In 2002, Steven Spielberg released Minority Report, a film in which Tom Cruise plays a detective in a unit which detects and halts crime before it is committed.
 
Three savants in a bathtub can read the minds of distant citizens and identify when any one is considering something violent. The film was set in 2054.
 
Well, real life makes science fiction look ordinary. Nature just published the results of a study in which scientists found that by scanning a human brain with an MRI machine and measuring its electrical activity, they were able to identify which out of a given set of images the subject was looking at.
 
In an environment where airport scanners can strip-search passengers without touching them, and trained security officers stalk the departure halls chatting people up to see if they show undue signs of tension, the potential ramifications of this latest discovery are enormous.
 
Already commentators are raising the ethical and privacy issues involved, even though sufficiently invasive technology is 30-50 years away, according to Jack Gallant, who led this University of California, Berkeley, study.
 
With a certain amount of development and better models, he says, scientists will eventually be able to describe what a subject is visualising "" daydreams, memories.
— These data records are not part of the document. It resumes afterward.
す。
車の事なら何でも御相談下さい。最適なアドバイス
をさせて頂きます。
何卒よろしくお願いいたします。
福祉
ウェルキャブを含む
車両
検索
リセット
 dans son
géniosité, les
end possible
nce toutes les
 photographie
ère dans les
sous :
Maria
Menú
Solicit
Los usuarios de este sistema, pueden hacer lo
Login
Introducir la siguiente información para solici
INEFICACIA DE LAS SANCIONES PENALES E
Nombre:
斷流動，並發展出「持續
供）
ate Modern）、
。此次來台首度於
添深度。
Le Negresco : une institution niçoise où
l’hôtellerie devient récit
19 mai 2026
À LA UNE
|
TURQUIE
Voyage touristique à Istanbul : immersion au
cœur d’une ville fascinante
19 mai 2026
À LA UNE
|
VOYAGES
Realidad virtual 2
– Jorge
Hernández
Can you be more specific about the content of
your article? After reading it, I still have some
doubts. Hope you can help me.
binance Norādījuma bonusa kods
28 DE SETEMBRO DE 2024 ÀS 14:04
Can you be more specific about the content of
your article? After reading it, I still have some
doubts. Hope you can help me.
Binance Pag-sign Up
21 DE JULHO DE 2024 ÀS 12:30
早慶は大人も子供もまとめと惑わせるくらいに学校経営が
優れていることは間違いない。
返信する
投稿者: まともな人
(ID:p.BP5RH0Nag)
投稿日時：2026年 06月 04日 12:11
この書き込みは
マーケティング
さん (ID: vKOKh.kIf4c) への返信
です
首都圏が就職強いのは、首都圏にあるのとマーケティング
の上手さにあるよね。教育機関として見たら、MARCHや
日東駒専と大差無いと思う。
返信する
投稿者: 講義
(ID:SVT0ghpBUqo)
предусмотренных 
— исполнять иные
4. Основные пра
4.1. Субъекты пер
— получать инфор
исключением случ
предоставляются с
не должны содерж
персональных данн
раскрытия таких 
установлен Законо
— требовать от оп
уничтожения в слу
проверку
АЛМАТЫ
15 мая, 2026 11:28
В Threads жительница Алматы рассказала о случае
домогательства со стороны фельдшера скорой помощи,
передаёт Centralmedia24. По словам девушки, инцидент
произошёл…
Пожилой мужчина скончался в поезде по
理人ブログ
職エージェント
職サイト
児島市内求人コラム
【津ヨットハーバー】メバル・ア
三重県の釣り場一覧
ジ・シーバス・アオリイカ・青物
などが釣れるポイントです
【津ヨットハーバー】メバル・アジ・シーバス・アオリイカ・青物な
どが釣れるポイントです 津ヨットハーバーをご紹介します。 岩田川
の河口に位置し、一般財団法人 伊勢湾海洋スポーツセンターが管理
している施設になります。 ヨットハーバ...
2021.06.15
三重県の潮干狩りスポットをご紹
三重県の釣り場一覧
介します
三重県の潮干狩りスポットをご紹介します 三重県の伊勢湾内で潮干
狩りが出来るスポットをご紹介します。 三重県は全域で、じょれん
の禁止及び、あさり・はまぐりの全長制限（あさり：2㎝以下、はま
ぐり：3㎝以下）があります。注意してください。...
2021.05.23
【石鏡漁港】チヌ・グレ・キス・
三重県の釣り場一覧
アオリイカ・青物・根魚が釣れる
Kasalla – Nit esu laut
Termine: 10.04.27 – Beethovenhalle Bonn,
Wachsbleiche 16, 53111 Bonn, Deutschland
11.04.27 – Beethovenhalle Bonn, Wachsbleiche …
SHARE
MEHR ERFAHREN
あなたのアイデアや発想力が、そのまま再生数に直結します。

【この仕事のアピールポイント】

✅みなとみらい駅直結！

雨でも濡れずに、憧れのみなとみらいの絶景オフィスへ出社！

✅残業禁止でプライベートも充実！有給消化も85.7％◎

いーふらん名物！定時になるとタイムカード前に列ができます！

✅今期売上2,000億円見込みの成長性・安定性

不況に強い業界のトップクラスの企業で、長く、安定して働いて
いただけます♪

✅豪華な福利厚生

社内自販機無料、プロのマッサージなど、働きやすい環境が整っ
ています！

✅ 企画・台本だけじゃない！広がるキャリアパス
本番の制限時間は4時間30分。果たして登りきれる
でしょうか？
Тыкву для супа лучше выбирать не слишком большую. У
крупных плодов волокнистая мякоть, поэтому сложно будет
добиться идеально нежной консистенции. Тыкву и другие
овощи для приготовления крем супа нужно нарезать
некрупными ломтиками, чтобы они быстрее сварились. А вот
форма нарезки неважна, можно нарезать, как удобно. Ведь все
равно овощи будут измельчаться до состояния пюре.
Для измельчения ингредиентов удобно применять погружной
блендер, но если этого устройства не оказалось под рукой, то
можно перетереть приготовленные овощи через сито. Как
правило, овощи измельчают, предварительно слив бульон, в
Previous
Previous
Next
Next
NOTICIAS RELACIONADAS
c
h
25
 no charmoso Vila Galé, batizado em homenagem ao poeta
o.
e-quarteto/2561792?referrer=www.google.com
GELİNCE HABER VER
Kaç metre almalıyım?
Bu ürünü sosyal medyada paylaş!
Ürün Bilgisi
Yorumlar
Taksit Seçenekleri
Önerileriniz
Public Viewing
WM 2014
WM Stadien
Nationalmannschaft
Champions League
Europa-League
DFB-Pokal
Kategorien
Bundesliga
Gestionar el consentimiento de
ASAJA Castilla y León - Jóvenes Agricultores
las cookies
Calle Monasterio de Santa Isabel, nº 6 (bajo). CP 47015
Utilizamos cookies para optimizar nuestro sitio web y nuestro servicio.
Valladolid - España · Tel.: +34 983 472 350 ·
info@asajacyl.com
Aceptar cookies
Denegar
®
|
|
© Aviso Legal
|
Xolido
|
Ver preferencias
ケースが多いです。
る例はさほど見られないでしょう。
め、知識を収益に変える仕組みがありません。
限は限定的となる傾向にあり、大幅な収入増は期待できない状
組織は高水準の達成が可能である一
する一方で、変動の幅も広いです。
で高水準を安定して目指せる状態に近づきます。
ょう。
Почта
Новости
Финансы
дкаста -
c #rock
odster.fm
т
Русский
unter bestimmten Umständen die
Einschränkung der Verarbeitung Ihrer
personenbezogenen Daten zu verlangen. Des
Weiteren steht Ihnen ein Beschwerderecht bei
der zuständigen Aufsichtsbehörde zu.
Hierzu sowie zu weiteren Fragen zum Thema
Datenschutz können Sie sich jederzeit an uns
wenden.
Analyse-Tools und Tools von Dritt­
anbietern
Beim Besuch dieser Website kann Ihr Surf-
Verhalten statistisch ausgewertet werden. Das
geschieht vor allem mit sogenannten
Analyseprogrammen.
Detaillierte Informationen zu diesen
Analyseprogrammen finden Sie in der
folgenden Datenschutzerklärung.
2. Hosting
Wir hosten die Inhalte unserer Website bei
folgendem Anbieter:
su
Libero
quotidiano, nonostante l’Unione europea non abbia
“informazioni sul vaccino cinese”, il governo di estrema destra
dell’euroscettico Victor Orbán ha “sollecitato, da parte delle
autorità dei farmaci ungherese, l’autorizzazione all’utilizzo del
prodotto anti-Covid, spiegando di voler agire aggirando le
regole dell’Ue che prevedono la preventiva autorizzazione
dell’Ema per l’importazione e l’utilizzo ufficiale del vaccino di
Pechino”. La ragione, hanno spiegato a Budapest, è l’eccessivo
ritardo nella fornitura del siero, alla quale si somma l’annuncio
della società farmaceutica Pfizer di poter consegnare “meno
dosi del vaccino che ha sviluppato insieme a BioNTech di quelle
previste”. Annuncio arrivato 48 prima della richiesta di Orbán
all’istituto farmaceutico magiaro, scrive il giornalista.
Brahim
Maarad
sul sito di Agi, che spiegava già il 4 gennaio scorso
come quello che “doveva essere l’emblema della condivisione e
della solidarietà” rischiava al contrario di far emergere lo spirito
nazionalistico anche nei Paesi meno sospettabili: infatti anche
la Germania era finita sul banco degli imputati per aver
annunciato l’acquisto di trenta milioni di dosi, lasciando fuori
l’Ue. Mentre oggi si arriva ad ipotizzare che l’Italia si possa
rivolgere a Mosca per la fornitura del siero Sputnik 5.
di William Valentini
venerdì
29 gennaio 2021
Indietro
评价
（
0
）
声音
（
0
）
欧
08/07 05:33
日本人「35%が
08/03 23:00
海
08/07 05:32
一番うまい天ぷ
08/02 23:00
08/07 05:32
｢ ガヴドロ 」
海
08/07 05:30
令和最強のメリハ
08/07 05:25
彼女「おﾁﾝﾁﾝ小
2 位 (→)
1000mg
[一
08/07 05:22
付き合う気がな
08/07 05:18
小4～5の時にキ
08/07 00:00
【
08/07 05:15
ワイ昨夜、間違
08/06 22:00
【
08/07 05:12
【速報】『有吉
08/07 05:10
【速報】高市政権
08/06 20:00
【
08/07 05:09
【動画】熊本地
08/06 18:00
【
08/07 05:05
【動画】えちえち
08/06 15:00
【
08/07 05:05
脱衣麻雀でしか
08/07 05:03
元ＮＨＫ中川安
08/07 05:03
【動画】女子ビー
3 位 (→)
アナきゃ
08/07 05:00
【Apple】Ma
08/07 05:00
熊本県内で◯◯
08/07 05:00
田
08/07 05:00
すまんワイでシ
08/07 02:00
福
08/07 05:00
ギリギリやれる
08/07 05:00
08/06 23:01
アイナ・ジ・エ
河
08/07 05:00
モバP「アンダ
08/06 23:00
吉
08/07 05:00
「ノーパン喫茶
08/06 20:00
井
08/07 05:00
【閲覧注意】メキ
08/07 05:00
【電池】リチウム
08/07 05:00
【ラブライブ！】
However, he says, this requires a much better understanding of the brain and better brain scanners than we now have.
 
The health implications are broad. Some of the earliest benefits will probably include the ability to assess the impact of a stroke or how well a particular drug is working, and diagnose dementia.
 
The results are already helping neuroscientists better understand how the visual system works. "You can imagine using this for dream analysis, or psychotherapy," Gallant adds.
 
If images can be identified in patients' brains, perhaps similar brain "decoding" devices, as the authors of this study call them, will enable doctors and therapists to help patients who have difficulty communicating or processing visual stimuli, such as those suffering from autism, or those who are functionally mute or blind.
 
More speculatively, if images can be drawn directly from people's brains, this may open up new fields in art. For instance, an artist may be able to translate his or her vision to reality without lifting a finger.